I went to join a team under the leadership of Dr. Regina Eisert, of the Top Predator Alliance (with support from Pew, Antarctica NZ, and Boxfish Research, among others), investigating the behaviours of fish-eating killer whales: a major consumer of commercially important Antarctic toothfish. This work is in support of the recently establish marine protected area in the Ross Sea region, which seeks to ensure the fishery doesn’t affect toothfish predators and the local ecosystem.

One way to track killer whales’ movements is through the sounds they make, which is why I got involved: I investigate the effects of ship noise on right whales in my main role as post-doctoral research in the Maritimes with Fisheries and Oceans Canada.

Among other things, we planned to deploy underwater recorders together with surface time-lapse and underwater video to determine when whales are present, using techniques we tested successfully last year. The information will also help us explore the unique dialect of Ross Sea killer whales, allowing us to deploy acoustic recorders in offshore waters in the future to better understand where these specific whales spend their time.

The 24-hour sunlight allowed us to work at night when the whales are most active. The lower sun produces colours not seen in the day and creates shadows in the volcanic back-drop to our study site. (Antarctica is one of the most volcanically active places on Earth.)

Nightshift involved waking around 5 p.m. and having dinner before leaving Scott Base, New Zealand’s main Antarctic base. We’d survey the ice edge by helicopter, photographing any killer whales we saw for identification later and occasionally dodging a suicidal South polar skua (a local seabird related to seagulls).

Once we found a spot to work, we’d land on the sea ice and set everything up. Often the whales would leave, forcing us to move or simply await their return. As an extreme measure, we would break out a warm lunch, an almost guaranteed way to encourage whales to appear. At the end of the night, we’d return home to our dinner, a hot shower, and bed, while the other inhabitants of Scott Base began their day.

But nothing in Antarctica is ever that straightforward. Installing equipment requires a solid section of sea ice so that all your gear does not float away overnight.

Last year we used a channel cut by an icebreaker to allow supplies to reach Scott Base and the U.S.’s nearby McMurdo Station by ship. This year the channel refroze, closing it to both us and the whales.
Instead we collected as much acoustic data as we could from short deployments along the northern ice edge, while sections of the “ground” were frequently breaking off, a process called tiling. We also focused more on other parts of the project: including collecting DNA samples and filming underwater video using a remote operated vehicle (essentially an underwater drone).

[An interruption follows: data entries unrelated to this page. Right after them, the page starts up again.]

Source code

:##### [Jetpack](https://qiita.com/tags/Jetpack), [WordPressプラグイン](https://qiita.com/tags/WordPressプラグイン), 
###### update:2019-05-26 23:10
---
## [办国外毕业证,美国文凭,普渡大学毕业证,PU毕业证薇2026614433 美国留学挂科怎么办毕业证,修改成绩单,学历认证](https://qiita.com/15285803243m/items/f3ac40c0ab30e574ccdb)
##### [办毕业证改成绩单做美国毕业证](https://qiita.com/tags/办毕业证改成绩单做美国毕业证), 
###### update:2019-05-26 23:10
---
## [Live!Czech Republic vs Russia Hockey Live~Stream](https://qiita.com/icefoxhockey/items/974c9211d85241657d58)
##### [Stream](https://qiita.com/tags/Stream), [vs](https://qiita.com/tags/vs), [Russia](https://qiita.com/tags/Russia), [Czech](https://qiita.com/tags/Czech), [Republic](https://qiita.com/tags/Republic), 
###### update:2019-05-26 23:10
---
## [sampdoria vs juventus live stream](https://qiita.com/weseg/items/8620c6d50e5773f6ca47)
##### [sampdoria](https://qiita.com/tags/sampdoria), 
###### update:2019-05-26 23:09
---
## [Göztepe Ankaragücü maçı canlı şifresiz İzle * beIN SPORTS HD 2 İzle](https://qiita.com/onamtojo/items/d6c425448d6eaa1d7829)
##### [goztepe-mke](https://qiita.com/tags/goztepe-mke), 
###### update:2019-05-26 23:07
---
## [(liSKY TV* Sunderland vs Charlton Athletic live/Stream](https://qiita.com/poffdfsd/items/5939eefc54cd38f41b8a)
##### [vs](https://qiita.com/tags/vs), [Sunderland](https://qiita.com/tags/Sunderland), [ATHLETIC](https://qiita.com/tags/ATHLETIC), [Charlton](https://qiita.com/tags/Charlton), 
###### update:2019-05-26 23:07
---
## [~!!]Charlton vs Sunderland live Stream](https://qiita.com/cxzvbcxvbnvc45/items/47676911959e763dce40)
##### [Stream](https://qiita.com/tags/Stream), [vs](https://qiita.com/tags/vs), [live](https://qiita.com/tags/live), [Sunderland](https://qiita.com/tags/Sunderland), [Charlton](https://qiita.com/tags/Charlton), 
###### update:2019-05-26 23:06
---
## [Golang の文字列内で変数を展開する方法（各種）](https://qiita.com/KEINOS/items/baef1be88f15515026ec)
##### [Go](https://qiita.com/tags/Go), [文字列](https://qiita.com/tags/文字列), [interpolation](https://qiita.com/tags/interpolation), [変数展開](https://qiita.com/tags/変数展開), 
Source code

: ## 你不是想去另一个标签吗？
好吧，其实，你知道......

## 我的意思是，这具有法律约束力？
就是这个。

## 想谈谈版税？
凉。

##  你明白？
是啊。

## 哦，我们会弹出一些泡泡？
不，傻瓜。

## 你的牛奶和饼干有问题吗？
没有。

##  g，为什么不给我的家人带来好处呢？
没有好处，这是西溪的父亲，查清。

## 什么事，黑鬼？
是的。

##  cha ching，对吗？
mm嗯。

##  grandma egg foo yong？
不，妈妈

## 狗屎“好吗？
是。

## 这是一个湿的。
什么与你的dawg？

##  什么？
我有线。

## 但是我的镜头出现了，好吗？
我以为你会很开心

This was all hard work. Despite the various recent reports that Canadian temperatures were colder than those in Antarctica, it’s still pretty darn cold down there. And that’s during the summer!

Several warm layers were needed most days in addition to our float suits that are standard safety kit where a dip into the Southern Ocean is a possibility. We’d also be juggling several pairs of gloves in an eight-hour working day, as warmer pairs do not allow for fine motor skills. Occasionally, some tasks required us to abandon gloves entirely, which is never good for the fingers.

A helicopter dropped us at our field sites but we had to carry heavy equipment right up to, and often up to a kilometre along, the ice edge (all depending on how cooperative the whales were that day). Often we had to shovel snow to reach solid sea ice and then drill holes through the ice. Manual labour is dangerous in those conditions, as sweating takes away more body heat as soon as you stand still.

Despite the threats, our field trainer kept us safe on the ice and our pilots kept us safe in the air. The broader staff of Antarctica New Zealand, the group responsible for logistics and science support in New Zealand’s Antarctic research efforts, kept in contact while we worked, kept us fed and made sure we had all the necessary field supplies. This solid support meant we did get some recordings despite the challenges, plus some amazing underwater footage (albeit not of foraging), eleven DNA samples and hundreds of photo-ID images of killer whales to expand our growing catalogue.

With this support, the team will hopefully get more data next year. Meanwhile, I have returned to the comparative warmth of a Maritimes spring.